As a center open to the entire community, and with public programming offered to the entire community, the Jewish Center has provided theater, cultural, music and arts experiences since its inception. One of the more unusual events took place in 1972 in cooperation with the Creative Music Associates at the University at Buffalo. Funded by the State Council of the Arts and Creative Associates, an avant-garde composition by Max Neuhaus entitled “Music Whistle” played under water in the Center swimming pool as attendees jumped into the pool to listen. If you have images from this event, or memories of it, that you can share, please contact us.

New innovative civic observances continue to evolve for the entire community, Jewish and non-Jewish.  The first Great Buffalo Jewbilee to celebrate Buffalo Jewish food and culture took place on August 15, 2018 as a joint venture of the Jewish Community Center, the Buffalo Jewish Federation and Temple Beth Zion utilizing the venues of both institutions.

Combining forces and partnering with other institutions is a long-standing tradition of the Jewish Center, especially in areas allied to social work. The Jewish Center is often one of the first agencies in concert with Jewish Family Service (and its’ forerunners) to identify societal trends and particular needs of its members and participants, and devising programming to meet those needs. This has resulted in specialized elder care-based programs, initiatives for New Americans, intermarried couples and one parent families, as well as youth programming for teenagers around social issues.

The Jewish Center has also integrated distinct organizations as special programs and projects or as independent organizations allied to its broader mission. The longest partnership of this type is the Jewish Book Fair that began in 1967 and provided a venue for Buffalonians to meet authors and hear readings and lectures. Now known as the JCC Books and Arts Fair it continues to expand offering  programming over several months. The annual Jewish Film Festival, since renamed the Buffalo International Jewish Film Festival was founded in 1985 and is the third longest running film festival of its kind in North America. It partners with local theaters to show films to the community over several weeks each year. Since 2002, the Jewish Repertory Theatre of Western New York co-founded by Saul Elkin and David Bunis has produced professional theater in various theatre venues, but since a new purpose-built theatre was dedicated during its 9th season has made its home in the Maxine and Robert Seller Theatre at the Benderson JCC Building.

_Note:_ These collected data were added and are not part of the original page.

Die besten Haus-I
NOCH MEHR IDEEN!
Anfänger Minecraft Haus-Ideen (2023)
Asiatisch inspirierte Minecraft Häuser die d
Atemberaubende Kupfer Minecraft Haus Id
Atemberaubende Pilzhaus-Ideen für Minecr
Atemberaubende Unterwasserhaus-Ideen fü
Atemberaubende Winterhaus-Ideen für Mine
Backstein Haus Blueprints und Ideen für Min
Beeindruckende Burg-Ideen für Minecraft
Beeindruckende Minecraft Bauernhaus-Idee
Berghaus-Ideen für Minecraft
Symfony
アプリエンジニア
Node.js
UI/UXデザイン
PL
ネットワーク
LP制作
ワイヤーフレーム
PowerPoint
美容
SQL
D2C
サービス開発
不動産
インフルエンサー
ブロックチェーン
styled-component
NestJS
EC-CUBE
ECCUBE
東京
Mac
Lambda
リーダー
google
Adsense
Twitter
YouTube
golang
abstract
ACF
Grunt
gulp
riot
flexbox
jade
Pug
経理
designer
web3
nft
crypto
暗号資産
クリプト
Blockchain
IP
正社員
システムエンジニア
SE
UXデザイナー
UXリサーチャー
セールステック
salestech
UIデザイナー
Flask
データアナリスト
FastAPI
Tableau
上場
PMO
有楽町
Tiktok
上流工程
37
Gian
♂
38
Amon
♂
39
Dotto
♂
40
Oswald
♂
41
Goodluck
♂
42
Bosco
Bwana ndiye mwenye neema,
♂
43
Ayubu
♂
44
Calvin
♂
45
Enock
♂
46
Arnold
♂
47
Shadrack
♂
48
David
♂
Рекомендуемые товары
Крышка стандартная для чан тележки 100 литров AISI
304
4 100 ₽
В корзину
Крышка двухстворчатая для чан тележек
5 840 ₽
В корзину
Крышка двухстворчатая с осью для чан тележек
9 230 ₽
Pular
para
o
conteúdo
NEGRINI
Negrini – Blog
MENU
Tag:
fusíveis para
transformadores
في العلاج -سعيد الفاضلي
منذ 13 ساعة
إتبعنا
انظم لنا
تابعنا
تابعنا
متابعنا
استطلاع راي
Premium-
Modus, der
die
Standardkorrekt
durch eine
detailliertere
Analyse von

At its opening in 1949, the Jewish Center sought to provide a unifying place for people of all ages and economic backgrounds to experience social, cultural, educational, and recreational interests in a welcoming and inclusive environment where participation could take place on multiple levels. The modern Jewish Community Centers continue as centers open to all offering programming that make Jewish values and traditions relevant to contemporary life in the United States.